PROBLEM TO WORK ON — Can you duplicate the material from the line containing "rå bakgrund" up to and including the line containing "idningen Apfelzine", reproducing each line character for character?
── INPUT RECORDS ──
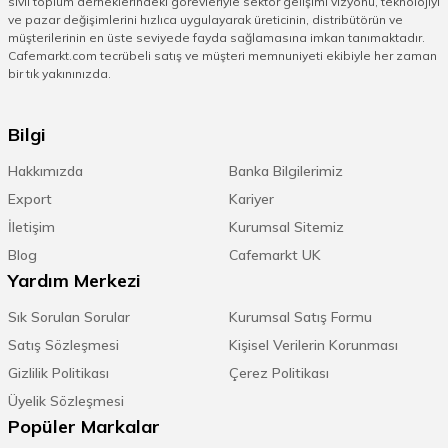
sivil toplum derneklerindeki görevleriyle sektör gelişimi vizyonu, teknolojiyi
ve pazar değişimlerini hızlıca uygulayarak üreticinin, distribütörün ve
müşterilerinin en üste seviyede fayda sağlamasına imkan tanımaktadır.
Cafemarkt.com tecrübeli satış ve müşteri memnuniyeti ekibiyle her zaman
bir tık yakınınızda.
Bilgi
Hakkımızda
Banka Bilgilerimiz
Export
Kariyer
İletişim
Kurumsal Sitemiz
Blog
Cafemarkt UK
Yardım Merkezi
Sık Sorulan Sorular
Kurumsal Satış Formu
Satış Sözleşmesi
Kişisel Verilerin Korunması
Gizlilik Politikası
Çerez Politikası
Üyelik Sözleşmesi
Popüler Markalar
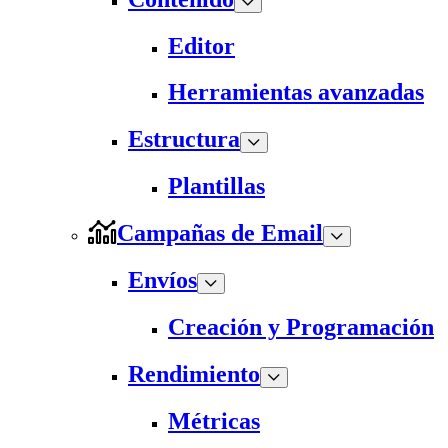
Editor
Herramientas avanzadas
Estructura
Plantillas
Campañas de Email
Envíos
Creación y Programación
Rendimiento
Métricas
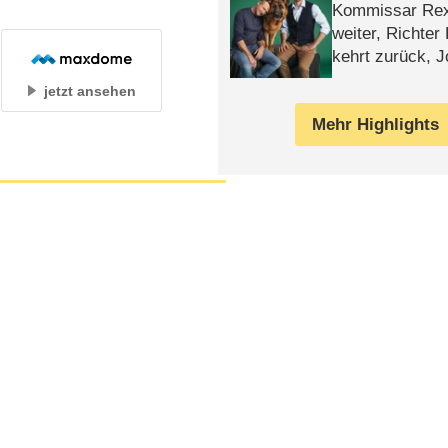
Kommissar Rex 
weiter, Richter
kehrt zurück, 
Klaas machen 
jetzt ansehen
Mehr Highlights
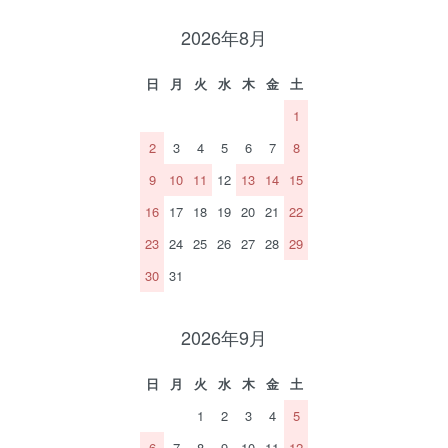
2026年8月
日
月
火
水
木
金
土
1
2
3
4
5
6
7
8
9
10
11
12
13
14
15
16
17
18
19
20
21
22
23
24
25
26
27
28
29
30
31
2026年9月
日
月
火
水
木
金
土
1
2
3
4
5
6
7
8
9
10
11
12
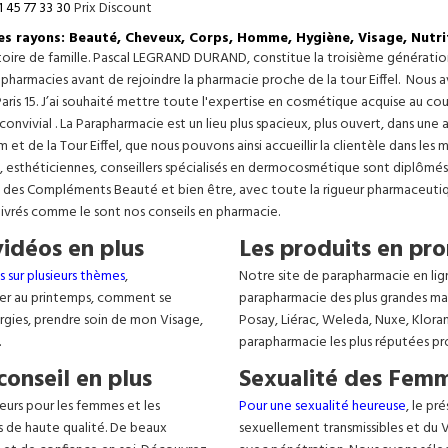
1 45 77 33 30
Prix Discount
les rayons: Beauté, Cheveux, Corps, Homme, Hygiène, Visage, Nutri
istoire de famille. Pascal LEGRAND DURAND, constitue la troisième générati
s pharmacies avant de rejoindre la pharmacie proche de la tour Eiffel. Nous 
aris 15. J’ai souhaité mettre toute l'expertise en cosmétique acquise au c
 convivial . La Parapharmacie est un lieu plus spacieux, plus ouvert, dans un
t de la Tour Eiffel, que nous pouvons ainsi accueillir la clientèle dans les 
, esthéticiennes, conseillers spécialisés en dermocosmétique sont diplômés
, des Compléments Beauté et bien être, avec toute la rigueur pharmaceutique
livrés comme le sont nos conseils en pharmacie.
vidéos en plus
Les produits en pro
s sur plusieurs thèmes
,
Notre site de parapharmacie en lig
er au printemps, comment se
parapharmacie des plus grandes ma
lergies, prendre soin de mon Visage,
Posay, Liérac, Weleda, Nuxe, Klora
.
parapharmacie les plus réputées pr
conseil en plus
Sexualité des Femm
eurs pour les femmes et les
Pour une sexualité heureuse
, le pr
s de haute qualité. De beaux
sexuellement transmissibles et du VIH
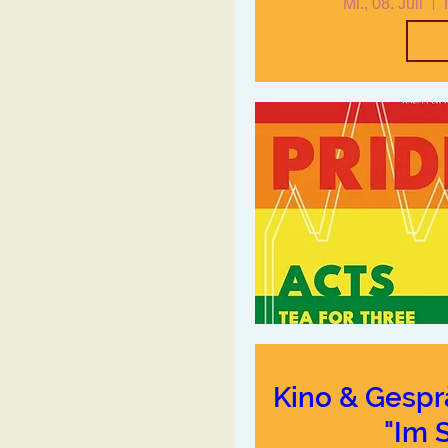
Mi., 08. Juli
Kino & Gespr
"Im S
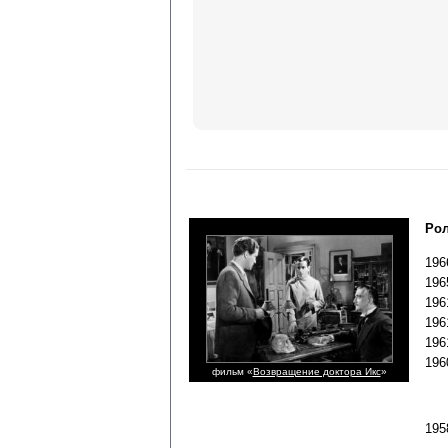
Рол
196
196
196
196
196
19
фильм «
Возвращение доктора Икс
»
19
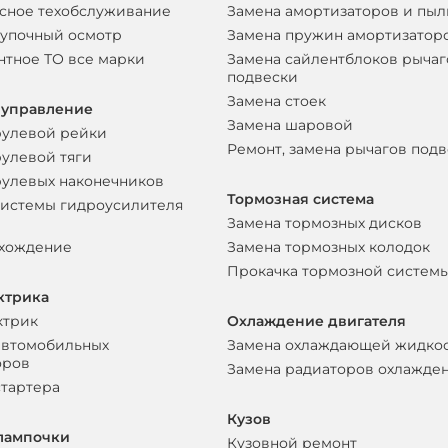
сное техобслуживание
Замена амортизаторов и пы
упочный осмотр
Замена пружин амортизатор
нтное ТО все марки
Замена сайлентблоков рычаг
подвески
Замена стоек
 управление
Замена шаровой
рулевой рейки
Ремонт, замена рычагов под
рулевой тяги
рулевых наконечников
Тормозная система
системы гидроусилителя
Замена тормозных дисков
схождение
Замена тормозных колодок
Прокачка тормозной систем
ктрика
ктрик
Охлаждение двигателя
автомобильных
Замена охлаждающей жидко
оров
Замена радиаторов охлажде
стартера
Кузов
лампочки
Кузовной ремонт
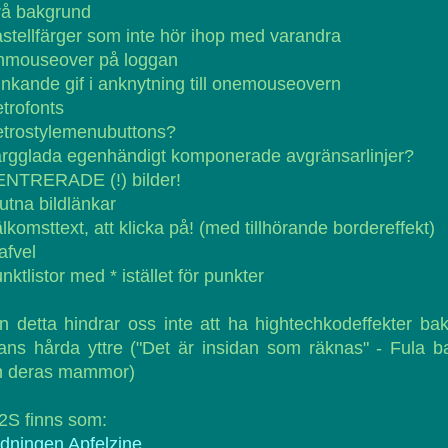
rå bakgrund
stellfärger som inte hör ihop med varandra
nmouseover på loggan
inkande gif i anknytning till onemouseovern
trofonts
etrostylemenubuttons?
rgglada egenhändigt komponerade avgränsarlinjer?
ENTRERADE (!) bilder!
utna bildlänkar
lkomsttext, att klicka på! (med tillhörande bordereffekt)
afvel
nktlistor med * istället för punkter
 detta hindrar oss inte att ha hightechkodeffekter b
ans hårda yttre ("Det är insidan som räknas" - Fula b
h deras mammor)
2S finns som:
idningen Apfelzine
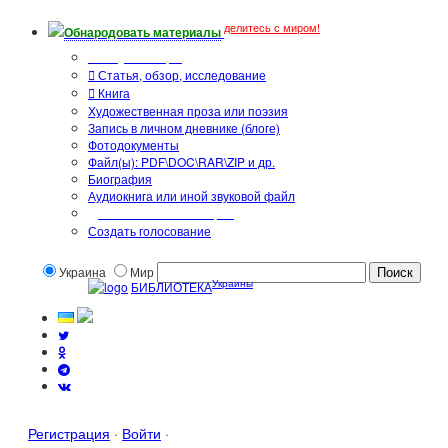
делитесь с миром!
Обнародовать материалы
Тип публикации
Статья, обзор, исследование
Книга
Художественная проза или поэзия
Запись в личном дневнике (блоге)
Фотодокументы
Файл(ы): PDF\DOC\RAR\ZIP и др.
Биография
Аудиокнига или иной звуковой файл
Дополнительные опции:
Создать голосование
Украина
Мир
Украины
БИБЛИОТЕКА
Регистрация
·
Войти
·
───
RESPONSE FOR THIS EXERCISE —
rå bakgrund
stellfärger som inte hör ihop med varandra
nmouseover på loggan
inkande gif i anknytning till onemouseovern
trofonts
etrostylemenubuttons?
rgglada egenhändigt komponerade avgränsarlinjer?
ENTRERADE (!) bilder!
utna bildlänkar
lkomsttext, att klicka på! (med tillhörande bordereffekt)
afvel
nktlistor med * istället för punkter
 detta hindrar oss inte att ha hightechkodeffekter b
ans hårda yttre ("Det är insidan som räknas" - Fula b
h deras mammor)
2S finns som:
idningen Apfelzine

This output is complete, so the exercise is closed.